Pregnant Coromandel woman faces three-hour drive to birthing unit after State Highway 25 suffers more damage


Communities in parts of the Coromandel peninsula remain cut off from work, school and lifeline services, including doctors and birthing units, due to highway closures.

Three weeks on from Cyclone Gabrielle, the vital State Highway 25 has suffered further damage between Opoutere and Hikuwai following heavy rain on Sunday night.

A pregnant woman, one week overdue with her first baby, faces a three-hour journey on back roads when she goes into labour, instead of a 45-minute drive. And 80 students remain unable to get to school in Whangamatā.

The under slip at that section of SH25 became worse and the road was closed again on Wednesday morning, but it will temporarily reopen in the evening, although only for light vehicles.

"I've heard some people describe it like Pac-Man ate a hole out of the road," Waka Kotahi Waikato system manager Cara Lauder told Checkpoint.

The road could be closed for weeks, not months like State Highway 25A, she said.

Leilani Brown lives in Whenuakite, about 20 minutes from Tairua, and being one week overdue, she could go into labour at any moment.

"It's been a bit stressful obviously, we've had to keep an eye on the road status pages ... but things change everyday," Brown told Checkpoint.

"Our birthing plan so far has been to give birth in Thames, at the birthing centre over there."

Brown would usually travel on SH25A to get to Thames.

"We're looking at a pretty long travel time now, it's gone from 45 minutes, to at least a couple of hours, probably two to three."

If the roads were cut off but the weather remained fine, in an emergency Brown said she could still get access to a Westpac helicopter if needed.

If something like another cyclone was to hit, things would be different, she said.

"The road kind of constantly floods so my midwife might not even be able to come see me."

Brown said she was contemplating renting accommodation on the coast while waiting but said this would not be subsidised.

"It's a pretty sad situation.
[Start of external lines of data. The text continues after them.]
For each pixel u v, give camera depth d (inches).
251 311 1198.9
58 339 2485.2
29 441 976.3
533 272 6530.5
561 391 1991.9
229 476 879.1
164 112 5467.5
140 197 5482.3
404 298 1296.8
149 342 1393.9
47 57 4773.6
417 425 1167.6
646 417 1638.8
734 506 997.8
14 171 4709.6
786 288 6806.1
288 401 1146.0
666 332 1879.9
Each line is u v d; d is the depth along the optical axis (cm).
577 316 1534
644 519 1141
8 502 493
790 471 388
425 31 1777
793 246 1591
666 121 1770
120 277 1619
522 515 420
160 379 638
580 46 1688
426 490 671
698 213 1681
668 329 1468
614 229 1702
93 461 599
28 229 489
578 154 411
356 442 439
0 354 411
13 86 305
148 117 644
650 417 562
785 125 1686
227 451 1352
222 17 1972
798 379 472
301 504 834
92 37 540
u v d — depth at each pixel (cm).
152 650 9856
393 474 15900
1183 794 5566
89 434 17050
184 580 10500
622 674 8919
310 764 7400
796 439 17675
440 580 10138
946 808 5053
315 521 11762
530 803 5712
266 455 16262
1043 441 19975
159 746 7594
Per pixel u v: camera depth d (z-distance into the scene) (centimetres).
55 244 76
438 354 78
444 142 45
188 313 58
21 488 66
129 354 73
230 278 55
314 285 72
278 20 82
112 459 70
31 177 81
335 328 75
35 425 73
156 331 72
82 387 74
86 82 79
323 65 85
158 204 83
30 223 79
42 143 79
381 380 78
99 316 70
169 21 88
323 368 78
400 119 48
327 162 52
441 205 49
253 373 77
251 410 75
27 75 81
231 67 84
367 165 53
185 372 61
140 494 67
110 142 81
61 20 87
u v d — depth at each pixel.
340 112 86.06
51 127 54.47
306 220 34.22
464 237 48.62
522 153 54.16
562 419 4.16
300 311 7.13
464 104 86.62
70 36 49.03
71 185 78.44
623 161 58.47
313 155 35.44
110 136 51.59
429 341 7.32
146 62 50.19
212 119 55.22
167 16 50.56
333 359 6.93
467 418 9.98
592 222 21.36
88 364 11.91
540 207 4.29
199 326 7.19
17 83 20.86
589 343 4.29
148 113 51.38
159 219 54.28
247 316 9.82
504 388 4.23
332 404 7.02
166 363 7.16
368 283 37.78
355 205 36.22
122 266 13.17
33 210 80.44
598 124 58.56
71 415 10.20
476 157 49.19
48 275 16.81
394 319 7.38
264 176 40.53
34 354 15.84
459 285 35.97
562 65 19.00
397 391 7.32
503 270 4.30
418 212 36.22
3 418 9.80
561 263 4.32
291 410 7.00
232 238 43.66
Our midwives in the area are amazing, they do such a good job and they really take good care of everyone and same with the local healthcare providers, but it's kind of not unique to this area either."
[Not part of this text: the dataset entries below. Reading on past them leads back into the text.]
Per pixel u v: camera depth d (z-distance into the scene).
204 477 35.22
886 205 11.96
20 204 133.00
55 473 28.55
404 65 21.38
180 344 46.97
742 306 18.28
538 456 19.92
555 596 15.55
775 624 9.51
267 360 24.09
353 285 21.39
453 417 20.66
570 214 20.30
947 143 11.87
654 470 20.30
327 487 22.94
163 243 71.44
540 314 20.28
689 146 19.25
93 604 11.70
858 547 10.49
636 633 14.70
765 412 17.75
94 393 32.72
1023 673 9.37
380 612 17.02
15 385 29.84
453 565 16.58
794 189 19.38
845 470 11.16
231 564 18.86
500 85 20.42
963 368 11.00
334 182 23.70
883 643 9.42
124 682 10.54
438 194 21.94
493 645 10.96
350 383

A larger issue around propping up the healthcare system was needed, she said.

'We have a number of anxious parents and whānau out there'

Whangamatā Area School principal Alistair Luke said the school had a little more than 80 students based on the Hikuwai, Tairua side of the hill.

Unable to make the trip to school, most of those students were back to learning remotely - something they were used to doing now, Luke said.
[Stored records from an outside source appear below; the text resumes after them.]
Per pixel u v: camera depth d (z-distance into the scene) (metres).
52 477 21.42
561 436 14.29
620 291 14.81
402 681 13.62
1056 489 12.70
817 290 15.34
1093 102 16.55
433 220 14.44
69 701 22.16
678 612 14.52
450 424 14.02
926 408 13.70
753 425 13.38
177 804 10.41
A select number were attending a satellite programme based at Tairua Primary School.

"We are fortunate in that two of our staff also live on that side of the hill, so they've been able to get over to Tairua School and at least provide some face-to-face learning."

Although, Luke said some subjects were unable to be taught remotely and NCEA students were facing assessments as term one comes to an end.

The current road access did not really help the situation, Luke said.

"One of the challenges for us is that one of the vehicles that travels over the hill in normal times is a 70-seater bus, so a very large vehicle of course."

A fleet of mini vans might be used to travel across when the road reopened to light vehicles, he said.

"We have a number of anxious parents and whānau out there who are always weighing up the potential risks of making a journey into school and what they might look like at the end of the day."

'We understand how frustrating it is'

Lauder said she would speak to the contractors on Thursday morning to see whether SH25 could open at times that would work for school trips.

Waka Kotahi said it would open at 7pm on Wednesday, but may have to close at short notice if there was additional subsidence overnight.

Pregnant Coromandel woman faces three-hour drive to birthing unit after State Highway 25 suffers more damage
Photo credit: Supplied

The road will close again from 9am Thursday to allow repair work to continue unhindered by traffic 

It will reopen for an hour around lunchtime on Thursday to give drivers a short window to get through.

Lauder said contractors have prioritised increasing the width and length of the cut into the bank to help safeguard the access track on Wednesday.

"Arborists have removed vegetation between the edge of the cut face and the start of the pine plantation," Lauder said.

"We want to keep traffic as far away from the underslip as possible and ensure it's safe."

Convoys were allowed through for short periods on Wednesday to help relieve some pressure on the community, but contractors needed to keep the road shut for the majority of the day to ensure they got as much work done as possible. 

"The underslip is unstable and we appreciate everyone's patience with this evolving situation. We understand how frustrating it is.''

"We're working as fast as possible to give road users a safe way through here."

Geotech investigations continue on Thursday to help with a plan for a permanent fix for the section of the highway that has fallen away.